Check every line below for the word "should" and show those that hold it.

Segment Start: PROVIDED INFORMATION

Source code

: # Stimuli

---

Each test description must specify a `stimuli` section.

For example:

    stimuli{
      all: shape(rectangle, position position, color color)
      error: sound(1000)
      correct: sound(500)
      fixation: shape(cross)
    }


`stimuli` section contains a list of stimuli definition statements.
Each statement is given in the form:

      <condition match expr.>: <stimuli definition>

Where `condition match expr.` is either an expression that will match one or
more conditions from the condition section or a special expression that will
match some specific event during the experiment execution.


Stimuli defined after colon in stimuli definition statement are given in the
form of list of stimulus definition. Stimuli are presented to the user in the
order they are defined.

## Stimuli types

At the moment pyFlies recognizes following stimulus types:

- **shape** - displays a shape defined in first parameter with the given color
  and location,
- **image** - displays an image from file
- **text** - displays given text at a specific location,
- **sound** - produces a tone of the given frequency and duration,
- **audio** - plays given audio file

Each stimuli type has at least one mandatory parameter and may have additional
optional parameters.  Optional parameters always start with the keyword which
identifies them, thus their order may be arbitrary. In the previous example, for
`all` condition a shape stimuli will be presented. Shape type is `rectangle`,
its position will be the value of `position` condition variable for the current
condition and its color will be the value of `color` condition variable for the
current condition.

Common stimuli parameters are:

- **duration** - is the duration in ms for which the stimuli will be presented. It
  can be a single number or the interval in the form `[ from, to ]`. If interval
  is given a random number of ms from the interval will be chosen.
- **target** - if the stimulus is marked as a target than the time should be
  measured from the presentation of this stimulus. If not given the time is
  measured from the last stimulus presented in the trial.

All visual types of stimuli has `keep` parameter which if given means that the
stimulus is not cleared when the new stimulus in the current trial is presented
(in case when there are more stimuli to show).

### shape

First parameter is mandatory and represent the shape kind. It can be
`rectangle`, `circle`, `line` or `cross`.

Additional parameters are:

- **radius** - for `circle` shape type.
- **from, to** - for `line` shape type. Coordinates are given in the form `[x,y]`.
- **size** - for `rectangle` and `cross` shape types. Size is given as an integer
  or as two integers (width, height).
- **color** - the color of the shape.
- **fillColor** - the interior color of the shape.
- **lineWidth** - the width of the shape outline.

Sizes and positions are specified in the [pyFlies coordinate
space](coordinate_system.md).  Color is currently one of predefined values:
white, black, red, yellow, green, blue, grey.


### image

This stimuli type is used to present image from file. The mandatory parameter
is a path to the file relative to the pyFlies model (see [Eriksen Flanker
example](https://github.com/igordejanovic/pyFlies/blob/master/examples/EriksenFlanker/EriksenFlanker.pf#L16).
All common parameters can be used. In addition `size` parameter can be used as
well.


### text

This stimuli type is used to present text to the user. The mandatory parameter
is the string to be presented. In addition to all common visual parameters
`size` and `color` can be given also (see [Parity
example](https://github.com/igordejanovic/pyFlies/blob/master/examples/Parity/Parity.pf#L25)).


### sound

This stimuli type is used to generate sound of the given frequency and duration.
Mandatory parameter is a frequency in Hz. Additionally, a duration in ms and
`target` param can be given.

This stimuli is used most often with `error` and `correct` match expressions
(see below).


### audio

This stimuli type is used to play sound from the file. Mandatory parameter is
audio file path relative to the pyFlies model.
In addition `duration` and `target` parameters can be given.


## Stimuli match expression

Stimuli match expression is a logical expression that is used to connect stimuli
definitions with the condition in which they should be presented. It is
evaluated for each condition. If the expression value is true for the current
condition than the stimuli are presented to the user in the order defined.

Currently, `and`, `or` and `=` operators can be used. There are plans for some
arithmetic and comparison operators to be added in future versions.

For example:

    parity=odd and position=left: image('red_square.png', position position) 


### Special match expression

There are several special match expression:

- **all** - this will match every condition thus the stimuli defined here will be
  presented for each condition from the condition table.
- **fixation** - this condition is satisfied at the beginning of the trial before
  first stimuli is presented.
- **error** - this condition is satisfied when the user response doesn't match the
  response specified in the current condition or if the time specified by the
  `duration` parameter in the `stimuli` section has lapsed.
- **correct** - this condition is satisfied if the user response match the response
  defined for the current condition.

Segment End: PROVIDED INFORMATION

TASK RESULT:
- **target** - if the stimulus is marked as a target than the time should be
definitions with the condition in which they should be presented. It is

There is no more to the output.